Imperator Furiosa: Charlize Theron
Nux: Nicholas Hoult
Immortan Joe: Hugh Keays-Byrne
Slit: Josh Helman
Rictus Erectus: Nathan Jones
Toast the Knowing: Zoƫ Kravitz
The Splendid Angharad: Rosie Huntington-Whiteley
Warner Bros. Pictures
presents a film directed by George Miller. Written by Miller and Brendan
McCarthy and Nico Lathouris. Running time: 120 min. Rated R (for intense
sequences of violence throughout, and for disturbing images).
They say it is a fine line
between genius and madness. When I was in college, we had a professor that
might’ve proved this adage. He was a brilliant teacher and director known for
sometimes spectacular behavior to get what he wanted out of his casts. As a
teacher he loved to ask his students each Monday which movies we had wasted our
money that weekend. He chortled at the latest “artistic” cinema we’d consumed
as some sort of deep commentary on society, but… get him talking about George
Miller’s post-apocalyptic adventure “The Road Warrior” and you’d hear him
extemporize about the genius of modern cinema.
It’s been more than 30 years
since Miller’s breakthrough into American cinema with that sequel to his debut
Australian production “Mad Max”. The disappointing and less severe “Mad Max
Beyond Thunderdome” followed up “The Road Warrior”, and for the past two
decades rumors have swirled about Miller returning to his futuristic world of
fuel-injected madness. The madness has finally evolved into the latest
franchise entry “Mad Max: Fury Road”. Gone is Mel Gibson in the lead role. I
don’t think anyone really would want to see a 70-year-old Max. And gone is any
attempt to anchor Miller’s incredible, unique vision with anything in the real world.
Replacing Gibson as the
titular Max is Tom Hardy, who after appearing as Bane in “The Dark Knight
Rises” is beginning to make a habit of acting with masks on his face. In the
previous films Max’s madness was pretty much a manifestation of anger as
a renegade biker gang ran down his family in the first film. The madness was
really a reference to the world in which he existed, where gangs persecuted the
few survivors of the apocalypse on the roadways, the last vestiges of the world
left behind. This time around Max might be even crazier than the world which
he now inhabits. The ghosts of the people he failed to save haunt him,
including a little girl who calls him “Daddy” in some of his hallucinations. I
believe his child in the first film was a boy. This possible contradiction just
serves to enforce the madness that has consumed Max by this point.

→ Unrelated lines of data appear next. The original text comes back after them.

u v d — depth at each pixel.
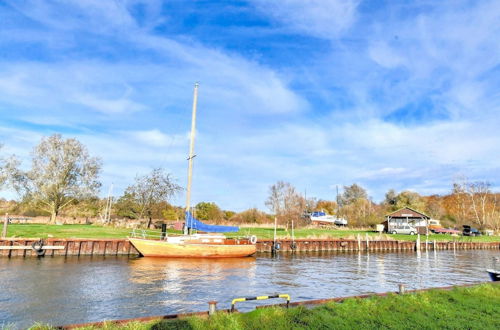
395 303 11.03
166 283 19.23
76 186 52.06
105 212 54.44
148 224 47.97
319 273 24.81
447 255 43.22
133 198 48.88
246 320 8.89
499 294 13.00
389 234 58.16
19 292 16.48
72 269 23.19
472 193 83.25
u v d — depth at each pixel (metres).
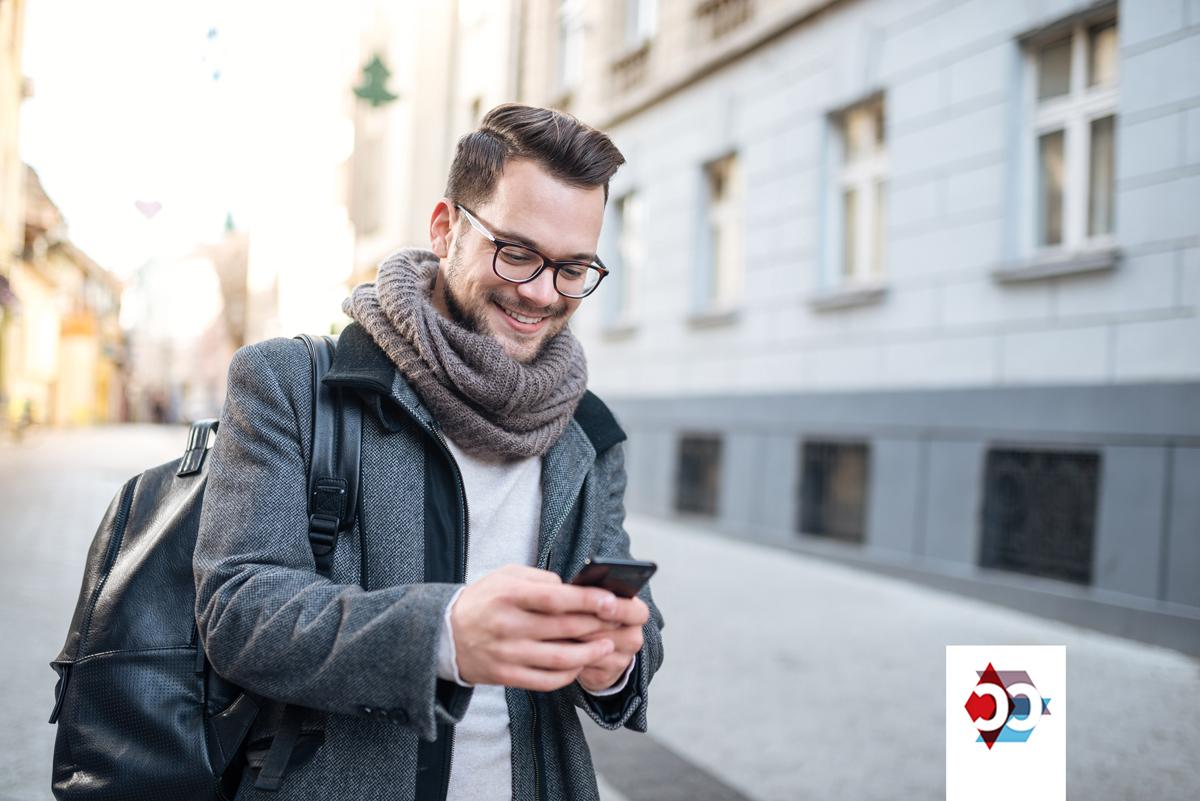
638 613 0.88
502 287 1.09
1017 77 5.97
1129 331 5.18
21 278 25.17
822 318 7.49
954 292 6.28
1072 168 5.73
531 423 1.12
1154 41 5.09
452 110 10.63
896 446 6.64
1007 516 5.85
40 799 2.45
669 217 9.59
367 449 1.08
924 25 6.55
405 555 1.05
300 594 0.93
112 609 1.04
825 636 4.95
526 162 1.07
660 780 3.01
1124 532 5.08
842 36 7.29
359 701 0.89
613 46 10.64
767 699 3.87
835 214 7.56
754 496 8.15
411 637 0.86
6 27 13.61
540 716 1.13
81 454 17.09
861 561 6.84
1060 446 5.49
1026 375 5.75
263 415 1.04
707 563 7.11
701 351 9.04
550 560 1.18
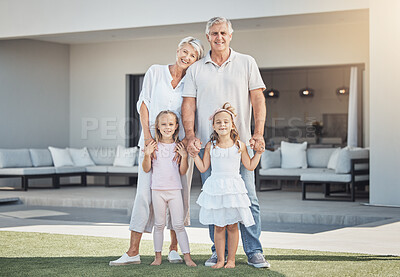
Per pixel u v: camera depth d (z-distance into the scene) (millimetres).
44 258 4164
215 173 3699
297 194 9633
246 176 3816
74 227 6102
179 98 4012
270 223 7000
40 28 10070
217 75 3850
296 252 4406
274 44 10938
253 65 3881
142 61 12148
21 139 11805
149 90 4055
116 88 12406
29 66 11969
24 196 9352
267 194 9633
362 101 10672
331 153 10180
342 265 3807
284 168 10188
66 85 12789
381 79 7688
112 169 11102
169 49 11859
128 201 8594
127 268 3717
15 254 4352
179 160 3881
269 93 12477
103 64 12523
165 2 9195
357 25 10398
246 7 8664
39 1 10070
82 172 11242
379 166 7734
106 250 4547
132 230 3869
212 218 3672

Before the movie even really
gets a chance to get going Max finds himself prisoner of a clan of savages.
He’s hooked up to a war boy named Nux as a human blood transfusion bag. The war
boys are the enforcers of this clan, who dream of a glorious death that will
open the gates of Valhalla to them. Immortan Joe, a skin-burned survivor of the
apocalypse who makes Death Vader’s asthma seem like a minor case, rules the
clan. He keeps slaves of women to cultivate his seed and controls vast amounts
of water that he bestows upon his subjects sparingly. Imperator Furiosa is one
of his higher level lieutenants who drives a war rig that is used to import supplies
from their neighboring ally clans in Gas Town and Bullet Farm.
Charlize Theron threatens to
steal the spotlight as the tough as nails Furiosa from Hardy’s rather flighty
version of Max. Furiosa has other plans for her war rig on this particular
supply run and soon Max is pulled into her treacherous plans against Immortan
Joe. But I’ve already placed too much emphasis on the film’s plot, which is
secondary at best. The real spotlight of this film is not the characters or
what they do or even the feminist undertones and criticisms of a male dominated
society. No, the star of this movie is the action, and you’ve never seen action
like what you’ll see here.
Of course, this film’s
predecessors hint at the outlandish action to be found within. The craziness of
Toecutter’s crew from the first film and their random attacks on innocent
people peaked into the psychopathic nature of what is found here. Don’t miss
the very brief image during one of Max’s hallucinations of Toecutter’s eyes
popping out of his head from the that film. The terrorist tactics and tricked
out vehicles witnessed in “The Road Warrior” suggest what can be witnessed
here. One thing missing from the previous films is the presence of innocent
bystanders. Everyone in this film is complicit with the violence that surrounds
them, perhaps suggesting the evolution of violence acceptance in our own
society.
What can be experienced here
is the next step in cinematic action evolution, a spellbinding necromancy of
violent insanity. Plausibility is moot. Logic is an affront. What Miller
attempts here is beyond the “dance of violence” that is often attributed to
cinematic violence and barrels into a breed of operatic violence. Even that is
insufficient metaphor to describe what just might be a new form of cinematic
experience. The creativity behind the violence in this movie raises it beyond
what has ever been attempted in cinema action before, and once you give
yourself away to it, it becomes exhilarating.